### Selected text
++++
Muffled Screams and Broken Dreams: The Great Corporate Time-Heist — The Aworkening

Is your time being taken by your corporate overlords? Perhaps. Come on a walkabout with us as we explore in this multi-part series.

Muffled Screams and Broken Dreams: The Great Corporate Time-Heist — The Aworkening
Time keeps on slippin’, slippin’, slippin’ — Some drunk dudes

Welcome to the first article of our multi-part series affectionately titled Muffled Screams and Broken Dreams: The Great Corporate Time-Heist

For convenience, here’s the whole list:

1. Intro: The Aworkening <- You are here
2. Part 2: Reconnoitering and Shit
3. Part 3: Survival — MVP+1
4. Part 4: Evasion — Counter-Strategy Strategy
5. Part 5: Resistance — Spite of a Warrior
6. Part 6: Escape — Fleeing the Scene

Part 1: The Aworkening

Before we get started, we’ve got two declarations to make:

  1. Our opinions are our own and do not reflect the opinions of anyone else. Ever. Shit, it may not even be our opinion. We could just be talking out of our collective asses.
++++
### What the task requires
Summarize the series introduction above in two sentences.

Limb landmark coordinates:
++++
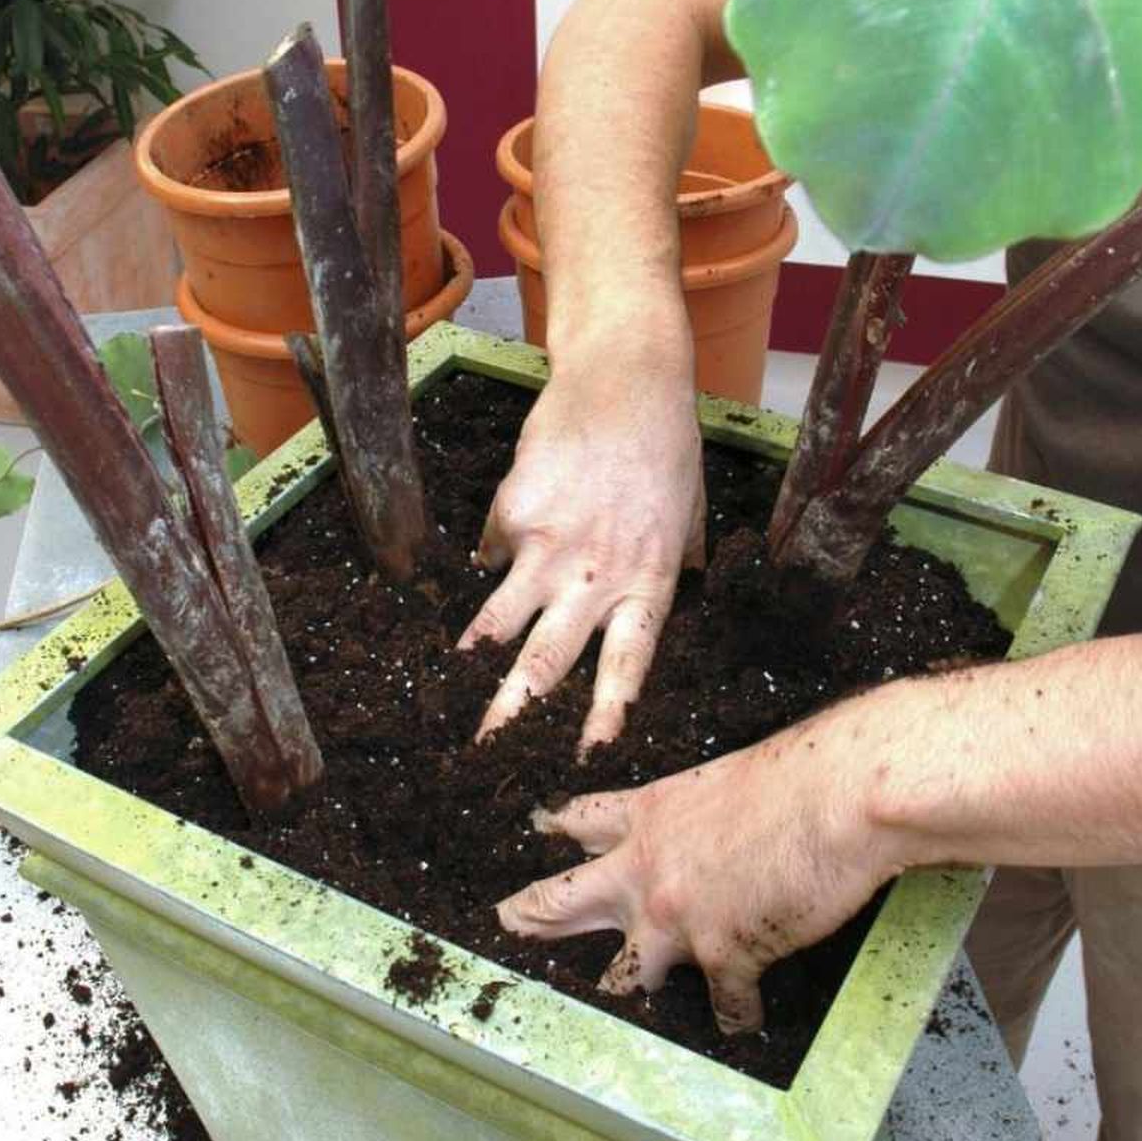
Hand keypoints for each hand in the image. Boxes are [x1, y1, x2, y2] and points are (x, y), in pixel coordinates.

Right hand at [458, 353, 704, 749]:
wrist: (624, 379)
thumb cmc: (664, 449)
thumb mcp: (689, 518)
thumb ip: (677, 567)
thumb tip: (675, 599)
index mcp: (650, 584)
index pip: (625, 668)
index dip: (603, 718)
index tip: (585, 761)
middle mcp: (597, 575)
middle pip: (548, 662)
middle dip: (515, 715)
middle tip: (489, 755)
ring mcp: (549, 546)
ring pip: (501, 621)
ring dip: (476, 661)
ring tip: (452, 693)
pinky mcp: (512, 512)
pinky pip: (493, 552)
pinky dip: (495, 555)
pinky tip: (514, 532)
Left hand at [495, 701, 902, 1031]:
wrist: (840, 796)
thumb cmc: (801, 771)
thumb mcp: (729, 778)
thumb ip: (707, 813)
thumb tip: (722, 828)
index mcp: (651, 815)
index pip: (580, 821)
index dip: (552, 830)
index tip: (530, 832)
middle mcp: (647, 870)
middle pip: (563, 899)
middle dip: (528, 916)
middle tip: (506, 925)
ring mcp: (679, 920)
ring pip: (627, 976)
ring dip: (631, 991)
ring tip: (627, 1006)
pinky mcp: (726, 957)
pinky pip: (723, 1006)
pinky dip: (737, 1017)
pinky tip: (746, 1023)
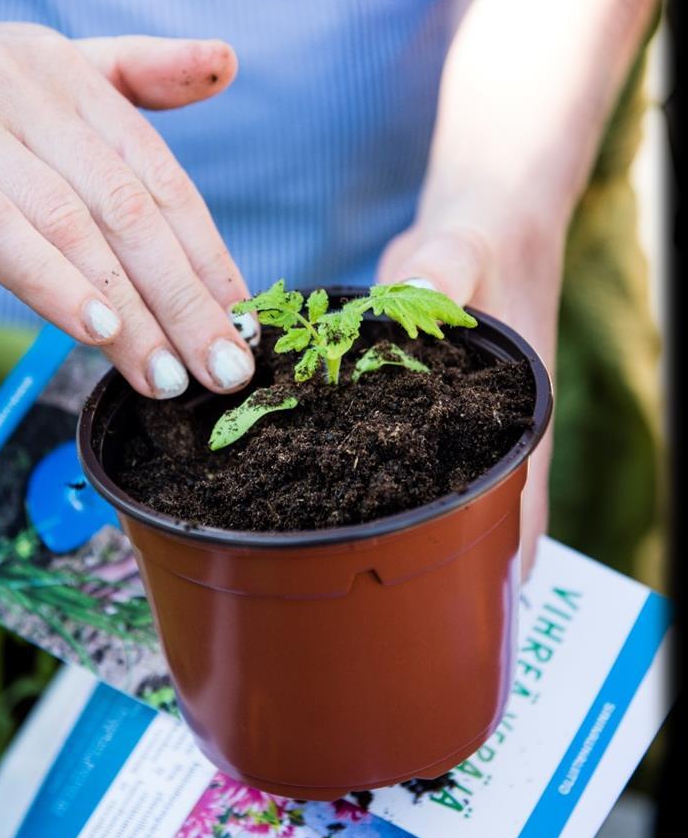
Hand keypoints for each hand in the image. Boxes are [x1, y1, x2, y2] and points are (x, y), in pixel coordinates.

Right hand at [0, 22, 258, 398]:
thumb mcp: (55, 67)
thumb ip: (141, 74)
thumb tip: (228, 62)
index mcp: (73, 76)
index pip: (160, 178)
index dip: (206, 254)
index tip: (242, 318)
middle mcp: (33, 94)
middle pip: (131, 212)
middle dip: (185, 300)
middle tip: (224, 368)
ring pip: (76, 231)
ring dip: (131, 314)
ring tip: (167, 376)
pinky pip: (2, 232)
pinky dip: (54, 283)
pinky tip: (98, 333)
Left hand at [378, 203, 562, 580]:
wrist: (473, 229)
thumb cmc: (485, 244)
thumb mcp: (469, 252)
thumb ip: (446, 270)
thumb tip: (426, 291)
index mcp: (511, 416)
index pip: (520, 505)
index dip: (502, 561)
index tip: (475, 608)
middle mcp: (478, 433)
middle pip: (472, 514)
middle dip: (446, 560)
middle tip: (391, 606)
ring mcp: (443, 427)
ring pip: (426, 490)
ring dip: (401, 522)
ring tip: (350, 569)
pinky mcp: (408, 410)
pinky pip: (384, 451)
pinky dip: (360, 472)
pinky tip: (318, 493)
++++
### Solution to the exercise
This is the first article of a multi-part series titled Muffled Screams and Broken Dreams: The Great Corporate Time-Heist, which explores whether corporate overlords are taking your time. It lists the series' six parts and opens with two declarations, the first being that the writers' opinions are their own and do not reflect anyone else's.